Assignment ▸ Copy the text of every record below word for word, in the same order. Leave the pictures out of your copy.

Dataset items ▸
━━━━
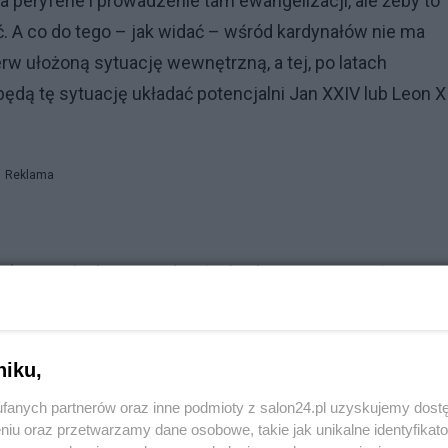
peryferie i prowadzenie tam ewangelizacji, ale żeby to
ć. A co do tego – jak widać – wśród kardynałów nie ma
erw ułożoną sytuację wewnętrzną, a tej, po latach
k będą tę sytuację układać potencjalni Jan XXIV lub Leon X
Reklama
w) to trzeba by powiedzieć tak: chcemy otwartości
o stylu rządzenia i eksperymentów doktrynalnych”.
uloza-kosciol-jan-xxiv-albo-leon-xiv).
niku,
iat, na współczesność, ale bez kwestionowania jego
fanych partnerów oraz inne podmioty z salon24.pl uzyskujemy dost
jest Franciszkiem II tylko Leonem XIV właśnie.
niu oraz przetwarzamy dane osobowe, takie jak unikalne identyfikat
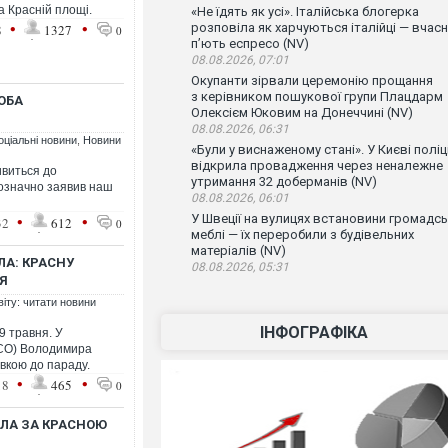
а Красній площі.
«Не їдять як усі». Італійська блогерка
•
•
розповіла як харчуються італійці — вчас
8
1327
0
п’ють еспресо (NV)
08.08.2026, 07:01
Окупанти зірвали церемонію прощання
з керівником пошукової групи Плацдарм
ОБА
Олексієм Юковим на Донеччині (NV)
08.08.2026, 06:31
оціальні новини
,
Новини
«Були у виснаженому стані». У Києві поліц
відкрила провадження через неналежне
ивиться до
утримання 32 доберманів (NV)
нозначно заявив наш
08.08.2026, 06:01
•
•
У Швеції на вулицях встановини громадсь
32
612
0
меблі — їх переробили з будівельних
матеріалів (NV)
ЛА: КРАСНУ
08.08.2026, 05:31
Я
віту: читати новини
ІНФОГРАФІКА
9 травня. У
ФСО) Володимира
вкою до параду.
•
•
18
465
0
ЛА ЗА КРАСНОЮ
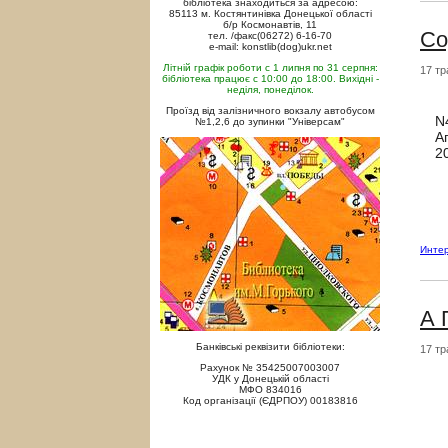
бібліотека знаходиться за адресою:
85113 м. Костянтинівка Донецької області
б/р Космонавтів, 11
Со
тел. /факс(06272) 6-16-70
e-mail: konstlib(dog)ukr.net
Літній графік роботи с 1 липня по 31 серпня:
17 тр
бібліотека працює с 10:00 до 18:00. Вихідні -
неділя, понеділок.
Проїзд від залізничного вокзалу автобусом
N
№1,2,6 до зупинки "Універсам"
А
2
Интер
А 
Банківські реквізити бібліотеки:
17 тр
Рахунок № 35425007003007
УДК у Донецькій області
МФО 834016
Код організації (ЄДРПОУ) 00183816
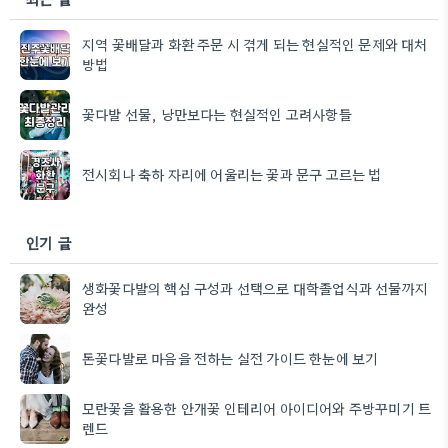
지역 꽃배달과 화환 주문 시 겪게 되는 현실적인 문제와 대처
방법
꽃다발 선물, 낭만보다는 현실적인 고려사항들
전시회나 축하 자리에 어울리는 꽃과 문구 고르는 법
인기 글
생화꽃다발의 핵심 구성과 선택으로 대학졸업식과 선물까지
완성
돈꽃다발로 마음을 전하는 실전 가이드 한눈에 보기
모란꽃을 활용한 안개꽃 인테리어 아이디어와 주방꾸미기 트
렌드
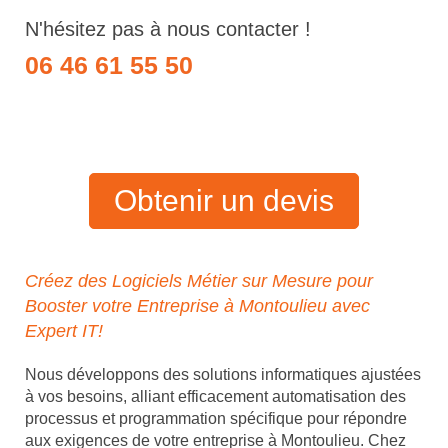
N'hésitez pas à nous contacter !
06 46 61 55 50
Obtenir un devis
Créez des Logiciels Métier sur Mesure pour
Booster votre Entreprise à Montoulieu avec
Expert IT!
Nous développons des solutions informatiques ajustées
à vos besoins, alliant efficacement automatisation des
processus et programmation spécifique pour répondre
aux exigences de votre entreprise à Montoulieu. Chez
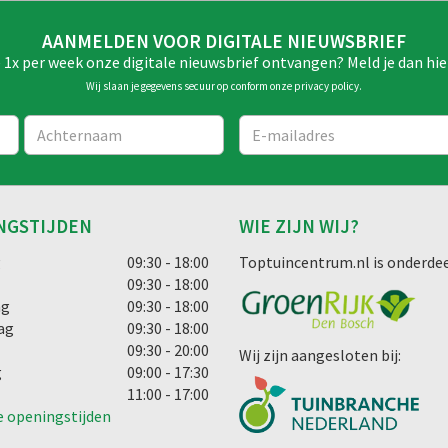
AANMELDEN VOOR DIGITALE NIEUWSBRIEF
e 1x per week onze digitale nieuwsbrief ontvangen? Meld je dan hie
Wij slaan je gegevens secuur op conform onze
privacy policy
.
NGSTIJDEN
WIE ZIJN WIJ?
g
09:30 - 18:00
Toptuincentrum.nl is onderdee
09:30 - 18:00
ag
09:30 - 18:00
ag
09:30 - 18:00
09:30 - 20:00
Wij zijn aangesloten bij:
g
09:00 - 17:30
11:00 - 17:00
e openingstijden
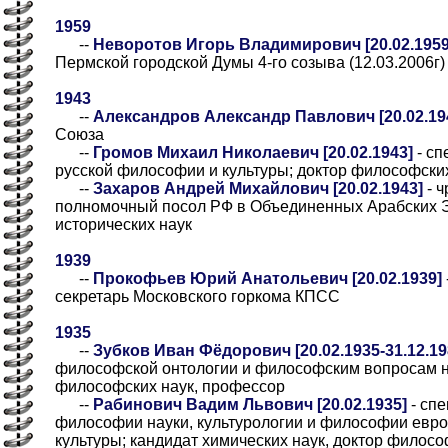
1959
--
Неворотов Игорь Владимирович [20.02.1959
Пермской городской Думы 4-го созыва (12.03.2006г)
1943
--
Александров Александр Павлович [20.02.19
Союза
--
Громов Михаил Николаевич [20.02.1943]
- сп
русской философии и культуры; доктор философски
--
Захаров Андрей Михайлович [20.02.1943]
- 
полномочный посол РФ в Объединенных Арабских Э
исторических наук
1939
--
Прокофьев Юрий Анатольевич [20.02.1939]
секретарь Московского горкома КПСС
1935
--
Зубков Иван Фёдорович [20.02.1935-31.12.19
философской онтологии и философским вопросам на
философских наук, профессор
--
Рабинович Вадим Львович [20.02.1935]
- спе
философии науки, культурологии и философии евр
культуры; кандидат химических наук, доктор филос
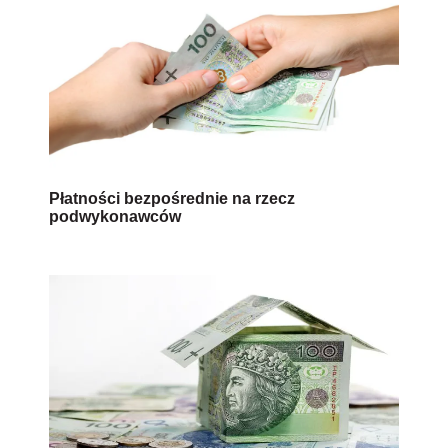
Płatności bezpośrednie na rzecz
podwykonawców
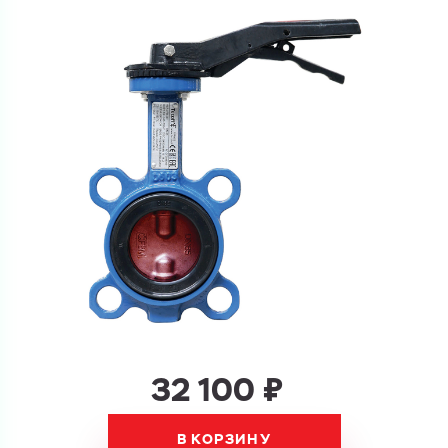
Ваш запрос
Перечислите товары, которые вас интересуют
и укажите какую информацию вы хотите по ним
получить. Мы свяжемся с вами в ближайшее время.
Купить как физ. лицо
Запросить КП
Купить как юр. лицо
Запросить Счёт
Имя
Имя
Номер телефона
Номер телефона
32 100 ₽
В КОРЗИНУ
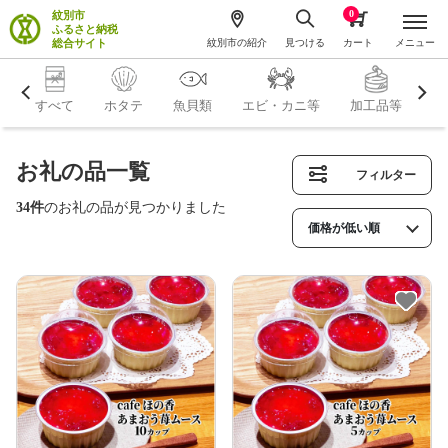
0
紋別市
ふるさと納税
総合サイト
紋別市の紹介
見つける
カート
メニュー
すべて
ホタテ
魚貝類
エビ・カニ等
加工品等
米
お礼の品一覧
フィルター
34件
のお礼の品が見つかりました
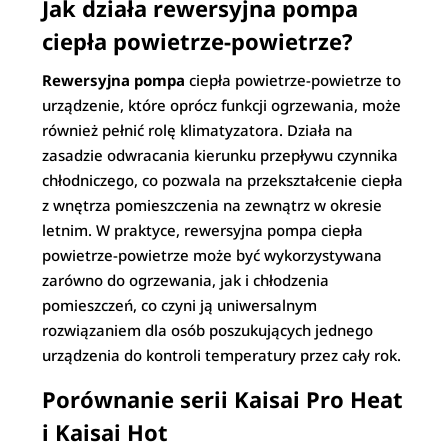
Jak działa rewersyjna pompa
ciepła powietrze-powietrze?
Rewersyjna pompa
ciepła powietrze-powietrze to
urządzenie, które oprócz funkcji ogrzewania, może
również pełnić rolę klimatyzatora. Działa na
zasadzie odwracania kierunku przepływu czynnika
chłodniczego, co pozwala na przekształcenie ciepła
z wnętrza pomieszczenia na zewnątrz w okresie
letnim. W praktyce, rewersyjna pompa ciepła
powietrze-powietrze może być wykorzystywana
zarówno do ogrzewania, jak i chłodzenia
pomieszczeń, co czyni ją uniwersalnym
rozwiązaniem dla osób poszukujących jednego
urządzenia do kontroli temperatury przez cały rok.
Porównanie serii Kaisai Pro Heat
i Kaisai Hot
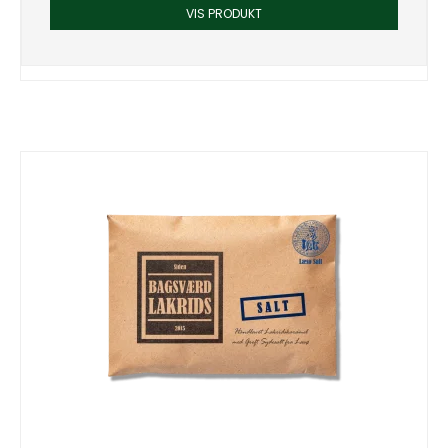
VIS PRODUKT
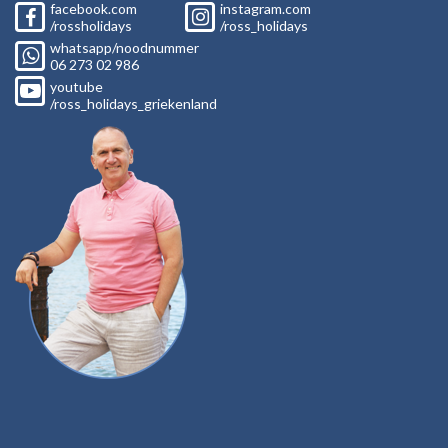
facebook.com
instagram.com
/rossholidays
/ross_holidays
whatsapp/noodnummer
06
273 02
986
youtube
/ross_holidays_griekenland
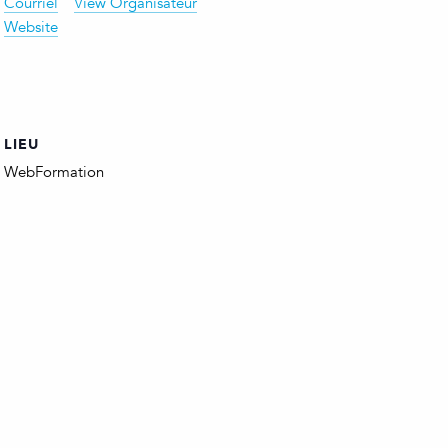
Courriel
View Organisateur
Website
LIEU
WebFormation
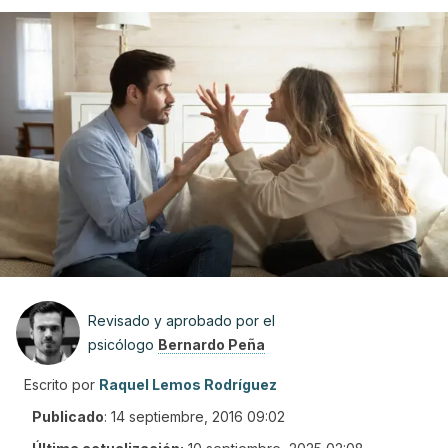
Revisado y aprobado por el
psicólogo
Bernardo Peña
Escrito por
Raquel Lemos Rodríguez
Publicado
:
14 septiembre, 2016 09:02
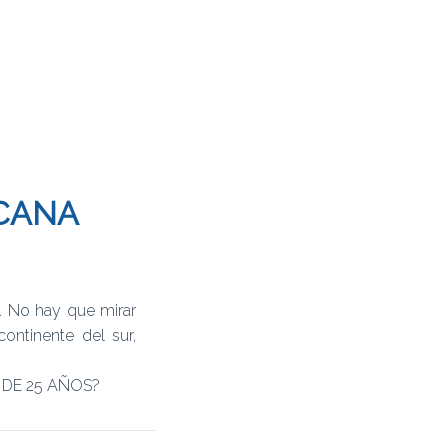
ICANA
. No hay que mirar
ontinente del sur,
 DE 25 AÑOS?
━━━━
Result of the exercise ▸
peryferie i prowadzenie tam ewangelizacji, ale żeby to
ć. A co do tego – jak widać – wśród kardynałów nie ma
erw ułożoną sytuację wewnętrzną, a tej, po latach
k będą tę sytuację układać potencjalni Jan XXIV lub Leon X
Reklama
w) to trzeba by powiedzieć tak: chcemy otwartości
o stylu rządzenia i eksperymentów doktrynalnych”.
uloza-kosciol-jan-xxiv-albo-leon-xiv).
niku,
iat, na współczesność, ale bez kwestionowania jego
fanych partnerów oraz inne podmioty z salon24.pl uzyskujemy dost
jest Franciszkiem II tylko Leonem XIV właśnie.
niu oraz przetwarzamy dane osobowe, takie jak unikalne identyfikat
а Красній площі.
«Не їдять як усі». Італійська блогерка
•
•
розповіла як харчуються італійці — вчас
8
1327
0
п’ють еспресо (NV)
08.08.2026, 07:01
Окупанти зірвали церемонію прощання
з керівником пошукової групи Плацдарм
ОБА
Олексієм Юковим на Донеччині (NV)
08.08.2026, 06:31
оціальні новини
,
Новини
«Були у виснаженому стані». У Києві поліц
відкрила провадження через неналежне
ивиться до
утримання 32 доберманів (NV)
нозначно заявив наш
08.08.2026, 06:01
•
•
У Швеції на вулицях встановини громадсь
32
612
0
меблі — їх переробили з будівельних
матеріалів (NV)
ЛА: КРАСНУ
08.08.2026, 05:31
Я
віту: читати новини
ІНФОГРАФІКА
9 травня. У
ФСО) Володимира
вкою до параду.
•
•
18
465
0
ЛА ЗА КРАСНОЮ
бібліотека знаходиться за адресою:
85113 м. Костянтинівка Донецької області
б/р Космонавтів, 11
Со
тел. /факс(06272) 6-16-70
e-mail: konstlib(dog)ukr.net
Літній графік роботи с 1 липня по 31 серпня:
17 тр
бібліотека працює с 10:00 до 18:00. Вихідні -
неділя, понеділок.
Проїзд від залізничного вокзалу автобусом
N
№1,2,6 до зупинки "Універсам"
А
2
Интер
А 
Банківські реквізити бібліотеки:
17 тр
Рахунок № 35425007003007
УДК у Донецькій області
МФО 834016
Код організації (ЄДРПОУ) 00183816
지역 꽃배달과 화환 주문 시 겪게 되는 현실적인 문제와 대처
방법
꽃다발 선물, 낭만보다는 현실적인 고려사항들
전시회나 축하 자리에 어울리는 꽃과 문구 고르는 법
인기 글
생화꽃다발의 핵심 구성과 선택으로 대학졸업식과 선물까지
완성
돈꽃다발로 마음을 전하는 실전 가이드 한눈에 보기
모란꽃을 활용한 안개꽃 인테리어 아이디어와 주방꾸미기 트
렌드
N'hésitez pas à nous contacter !
06 46 61 55 50
Obtenir un devis
Créez des Logiciels Métier sur Mesure pour
Booster votre Entreprise à Montoulieu avec
Expert IT!
Nous développons des solutions informatiques ajustées
à vos besoins, alliant efficacement automatisation des
processus et programmation spécifique pour répondre
aux exigences de votre entreprise à Montoulieu. Chez
AANMELDEN VOOR DIGITALE NIEUWSBRIEF
e 1x per week onze digitale nieuwsbrief ontvangen? Meld je dan hie
Wij slaan je gegevens secuur op conform onze
privacy policy
.
NGSTIJDEN
WIE ZIJN WIJ?
g
09:30 - 18:00
Toptuincentrum.nl is onderdee
09:30 - 18:00
ag
09:30 - 18:00
ag
09:30 - 18:00
09:30 - 20:00
Wij zijn aangesloten bij:
g
09:00 - 17:30
11:00 - 17:00
e openingstijden
1959
--
Неворотов Игорь Владимирович [20.02.1959
Пермской городской Думы 4-го созыва (12.03.2006г)
1943
--
Александров Александр Павлович [20.02.19
Союза
--
Громов Михаил Николаевич [20.02.1943]
- сп
русской философии и культуры; доктор философски
--
Захаров Андрей Михайлович [20.02.1943]
- 
полномочный посол РФ в Объединенных Арабских Э
исторических наук
1939
--
Прокофьев Юрий Анатольевич [20.02.1939]
секретарь Московского горкома КПСС
1935
--
Зубков Иван Фёдорович [20.02.1935-31.12.19
философской онтологии и философским вопросам на
философских наук, профессор
--
Рабинович Вадим Львович [20.02.1935]
- спе
философии науки, культурологии и философии евр
культуры; кандидат химических наук, доктор филос
Płatności bezpośrednie na rzecz
podwykonawców
Ваш запрос
Перечислите товары, которые вас интересуют
и укажите какую информацию вы хотите по ним
получить. Мы свяжемся с вами в ближайшее время.
Купить как физ. лицо
Запросить КП
Купить как юр. лицо
Запросить Счёт
Имя
Имя
Номер телефона
Номер телефона
32 100 ₽
В КОРЗИНУ
0
紋別市
ふるさと納税
総合サイト
紋別市の紹介
見つける
カート
メニュー
すべて
ホタテ
魚貝類
エビ・カニ等
加工品等
米
お礼の品一覧
フィルター
34件
のお礼の品が見つかりました
Jak działa rewersyjna pompa
ciepła powietrze-powietrze?
Rewersyjna pompa
ciepła powietrze-powietrze to
urządzenie, które oprócz funkcji ogrzewania, może
również pełnić rolę klimatyzatora. Działa na
zasadzie odwracania kierunku przepływu czynnika
chłodniczego, co pozwala na przekształcenie ciepła
z wnętrza pomieszczenia na zewnątrz w okresie
letnim. W praktyce, rewersyjna pompa ciepła
powietrze-powietrze może być wykorzystywana
zarówno do ogrzewania, jak i chłodzenia
pomieszczeń, co czyni ją uniwersalnym
rozwiązaniem dla osób poszukujących jednego
urządzenia do kontroli temperatury przez cały rok.
Porównanie serii Kaisai Pro Heat
i Kaisai Hot
VIS PRODUKT
facebook.com
instagram.com
/rossholidays
/ross_holidays
whatsapp/noodnummer
06
273 02
986
youtube
/ross_holidays_griekenland
Courriel
View Organisateur
Website
LIEU
WebFormation
Revisado y aprobado por el
psicólogo
Bernardo Peña
Escrito por
Raquel Lemos Rodríguez
Publicado
:
14 septiembre, 2016 09:02
ICANA
. No hay que mirar
ontinente del sur,
 DE 25 AÑOS?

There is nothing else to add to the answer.